_Texte fourni_
────
Dimanche 6 juillet 2025, à quelques kilomètres de Montpellier, s’est tenue une journée peu ordinaire. Intitulée “Les quartiers s’en mêlent”, cette Assemblée des Quartiers a réuni plus de 350 personnes venues des quatre coins de l’ensemble des quartiers populaires de Montpellier, autour d’une idée centrale et simple : prendre la parole, revendiquer sa place, et construire ensemble des perspectives politiques pour demain.
Cette journée aurait dû se tenir à Montpellier. Faute de salle disponible – ou accessible – dans la ville-centre, les organisateurs ont dû se tourner vers une commune voisine, Lattes, et louer un lieu privé appartenant à un jeune entrepreneur issu des quartiers populaires montpelliérains. « Un choix contraint, mais finalement symbolique », interpelle Gemel Ben Said, référent de l’Assemblée des Quartiers Populaires et organisateur de cette rencontre « ce sont les nôtres qui créent aujourd’hui les espaces de débat et de dignité que la puissance publique leur refuse ».
────
_Enregistrements fournis_
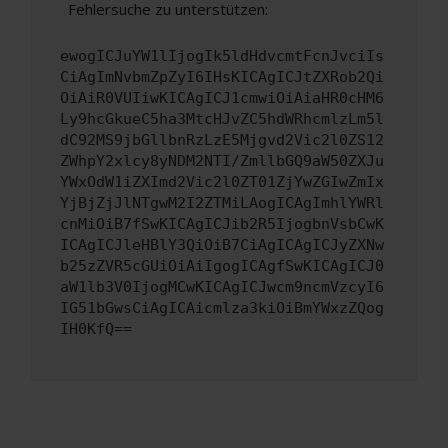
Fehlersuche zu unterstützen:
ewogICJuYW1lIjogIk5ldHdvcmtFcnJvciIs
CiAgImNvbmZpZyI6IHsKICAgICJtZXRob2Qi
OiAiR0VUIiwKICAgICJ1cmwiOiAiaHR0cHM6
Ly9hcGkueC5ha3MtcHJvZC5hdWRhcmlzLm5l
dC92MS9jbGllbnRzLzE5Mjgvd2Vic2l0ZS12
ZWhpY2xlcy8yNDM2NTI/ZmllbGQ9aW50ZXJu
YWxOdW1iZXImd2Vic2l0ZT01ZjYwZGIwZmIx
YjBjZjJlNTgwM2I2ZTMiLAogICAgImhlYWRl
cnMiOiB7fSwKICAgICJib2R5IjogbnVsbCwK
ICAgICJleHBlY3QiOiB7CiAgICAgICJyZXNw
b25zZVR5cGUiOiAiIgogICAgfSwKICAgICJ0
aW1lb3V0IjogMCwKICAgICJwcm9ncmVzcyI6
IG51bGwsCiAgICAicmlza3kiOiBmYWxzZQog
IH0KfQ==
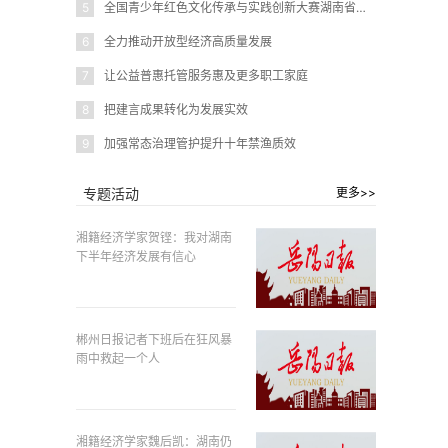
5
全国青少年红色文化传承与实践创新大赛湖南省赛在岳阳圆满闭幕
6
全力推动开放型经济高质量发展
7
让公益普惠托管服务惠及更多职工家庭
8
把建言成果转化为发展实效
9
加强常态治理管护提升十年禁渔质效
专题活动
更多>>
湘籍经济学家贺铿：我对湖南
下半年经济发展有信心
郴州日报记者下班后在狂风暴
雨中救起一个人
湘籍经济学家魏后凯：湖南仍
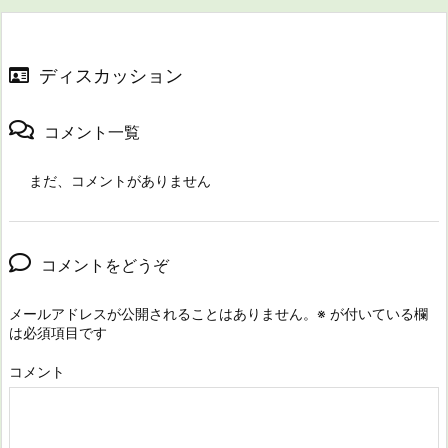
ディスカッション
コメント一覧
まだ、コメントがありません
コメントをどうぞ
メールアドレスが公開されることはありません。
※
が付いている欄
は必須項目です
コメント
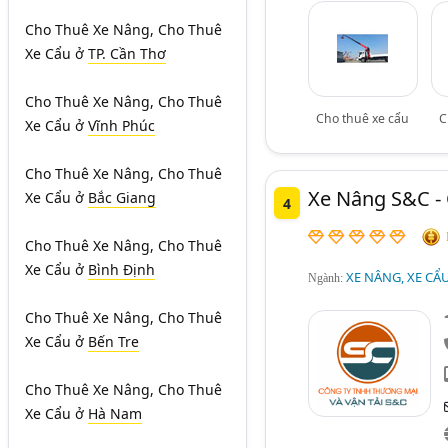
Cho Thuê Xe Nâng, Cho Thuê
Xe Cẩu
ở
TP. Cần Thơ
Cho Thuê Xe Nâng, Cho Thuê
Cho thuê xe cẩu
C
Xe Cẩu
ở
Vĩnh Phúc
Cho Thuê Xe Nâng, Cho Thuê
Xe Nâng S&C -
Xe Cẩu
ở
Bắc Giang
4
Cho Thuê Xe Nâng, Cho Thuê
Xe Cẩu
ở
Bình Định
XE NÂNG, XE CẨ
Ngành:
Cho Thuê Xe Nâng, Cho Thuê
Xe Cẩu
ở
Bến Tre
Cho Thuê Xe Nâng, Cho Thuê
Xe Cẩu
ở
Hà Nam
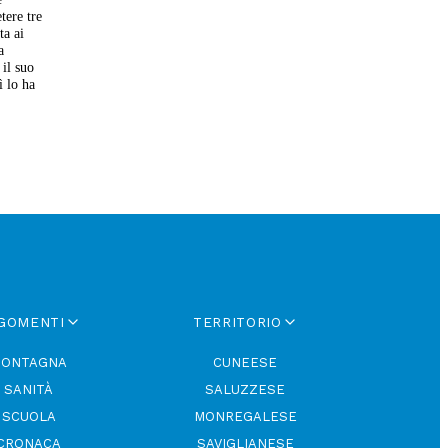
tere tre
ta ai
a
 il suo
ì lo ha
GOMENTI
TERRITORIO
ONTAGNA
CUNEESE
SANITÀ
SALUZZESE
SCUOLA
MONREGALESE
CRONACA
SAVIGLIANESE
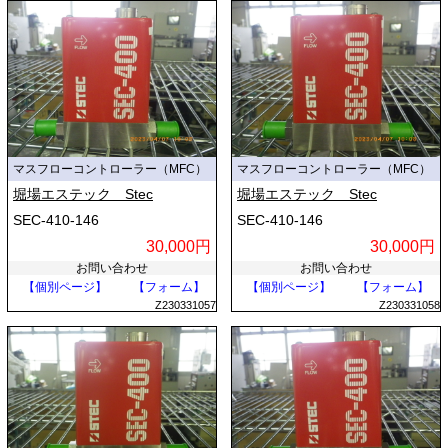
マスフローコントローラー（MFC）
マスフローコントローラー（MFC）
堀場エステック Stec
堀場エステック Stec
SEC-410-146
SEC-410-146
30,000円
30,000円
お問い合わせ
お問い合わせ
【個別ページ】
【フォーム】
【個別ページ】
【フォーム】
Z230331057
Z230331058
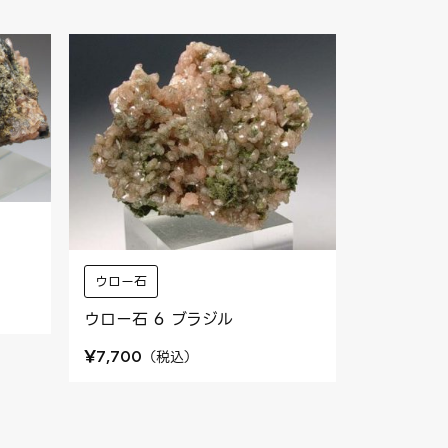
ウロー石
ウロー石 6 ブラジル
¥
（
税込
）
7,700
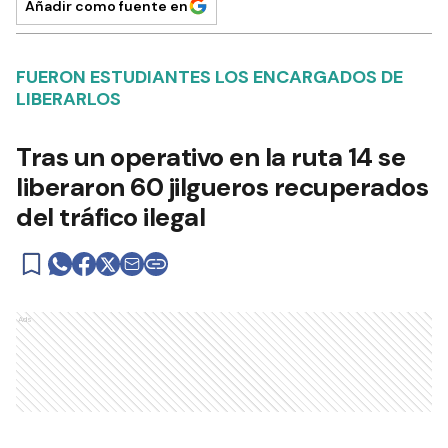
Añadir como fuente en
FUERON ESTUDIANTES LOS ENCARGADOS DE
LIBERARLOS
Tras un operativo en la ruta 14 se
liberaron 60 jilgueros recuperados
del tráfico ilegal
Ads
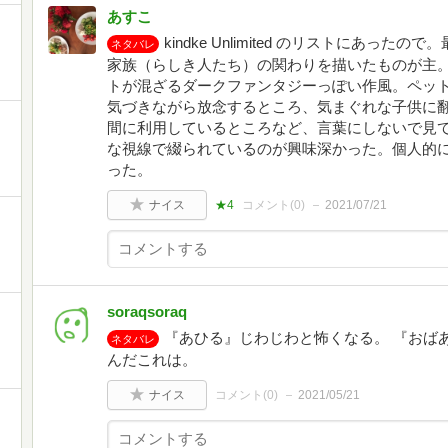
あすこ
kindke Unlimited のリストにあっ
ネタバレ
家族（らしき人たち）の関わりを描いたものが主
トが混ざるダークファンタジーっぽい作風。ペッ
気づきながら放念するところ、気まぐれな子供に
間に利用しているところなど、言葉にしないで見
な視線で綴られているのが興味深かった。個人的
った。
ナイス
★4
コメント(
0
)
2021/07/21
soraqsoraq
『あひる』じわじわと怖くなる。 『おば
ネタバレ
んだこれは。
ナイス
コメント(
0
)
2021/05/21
────
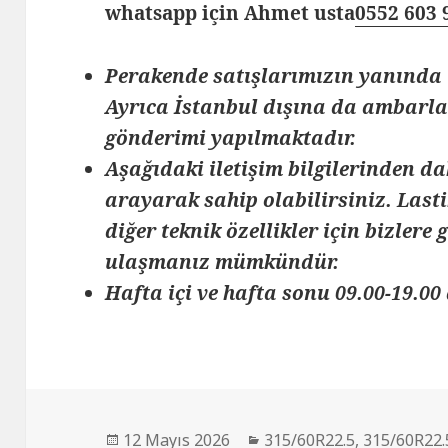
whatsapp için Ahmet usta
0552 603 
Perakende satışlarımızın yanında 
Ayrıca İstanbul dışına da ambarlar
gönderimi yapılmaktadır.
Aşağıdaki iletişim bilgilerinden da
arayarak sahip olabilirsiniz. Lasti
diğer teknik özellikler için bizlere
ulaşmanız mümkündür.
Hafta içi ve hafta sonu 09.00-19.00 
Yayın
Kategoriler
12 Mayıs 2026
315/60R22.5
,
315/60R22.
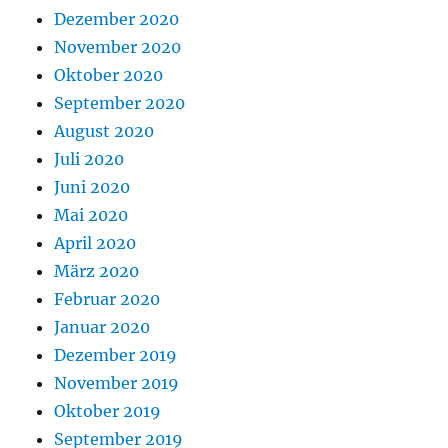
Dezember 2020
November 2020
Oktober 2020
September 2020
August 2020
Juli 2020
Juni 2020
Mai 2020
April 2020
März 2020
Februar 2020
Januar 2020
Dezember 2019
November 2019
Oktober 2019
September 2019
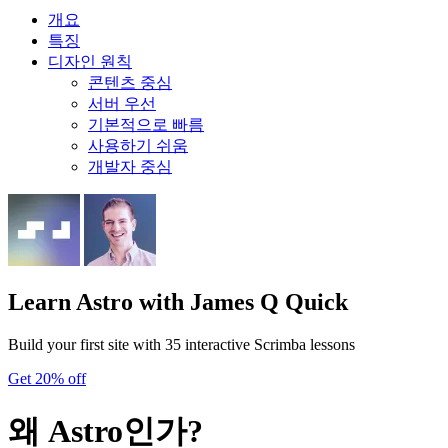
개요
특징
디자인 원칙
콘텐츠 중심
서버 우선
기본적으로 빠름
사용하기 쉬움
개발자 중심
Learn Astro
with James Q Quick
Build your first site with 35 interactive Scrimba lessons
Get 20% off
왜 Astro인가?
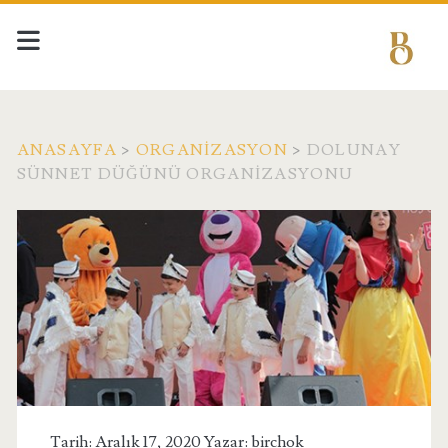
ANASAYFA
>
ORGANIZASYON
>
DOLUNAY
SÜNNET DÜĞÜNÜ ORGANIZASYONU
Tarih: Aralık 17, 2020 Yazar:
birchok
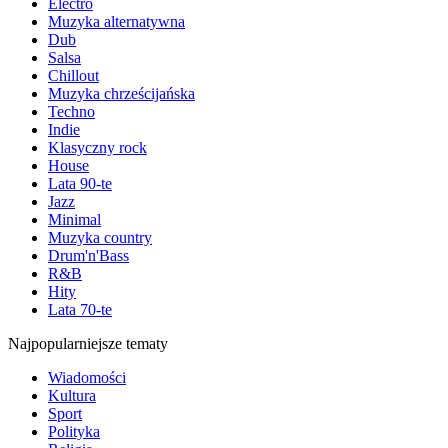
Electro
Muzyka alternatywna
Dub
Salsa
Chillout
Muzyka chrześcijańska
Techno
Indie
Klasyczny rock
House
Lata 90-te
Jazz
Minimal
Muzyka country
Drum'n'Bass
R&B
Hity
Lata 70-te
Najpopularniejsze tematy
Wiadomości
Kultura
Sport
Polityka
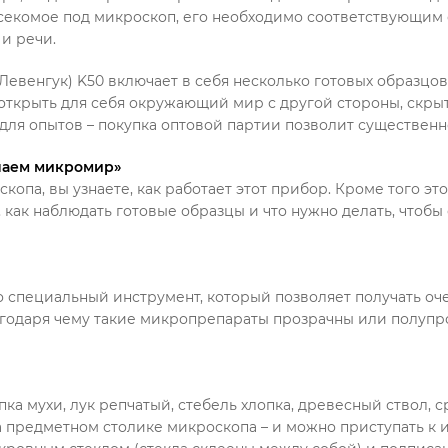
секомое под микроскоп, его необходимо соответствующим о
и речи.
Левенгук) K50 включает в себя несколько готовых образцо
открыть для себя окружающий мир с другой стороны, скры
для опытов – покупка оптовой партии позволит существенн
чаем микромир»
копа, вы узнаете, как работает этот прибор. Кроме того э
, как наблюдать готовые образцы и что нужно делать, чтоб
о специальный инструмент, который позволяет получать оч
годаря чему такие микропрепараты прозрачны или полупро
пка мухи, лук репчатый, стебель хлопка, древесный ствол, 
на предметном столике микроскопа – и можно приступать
────
_Consignes_
a – Quelles sont toutes les actions formant l'idée centrale autour de laquelle l'Assemblée des Quartiers a réuni ses participants, d'après le texte qui lui est consacré ?
b – Repérez et recopiez chaque ligne des enregistrements où figure la chaîne "with", en tenant compte de la casse.

_Réponses par numéro_
a –
- prendre la parole
- revendiquer sa place
- construire ensemble des perspectives politiques pour demain

b –
with James Q Quick
Build your first site with 35 interactive Scrimba lessons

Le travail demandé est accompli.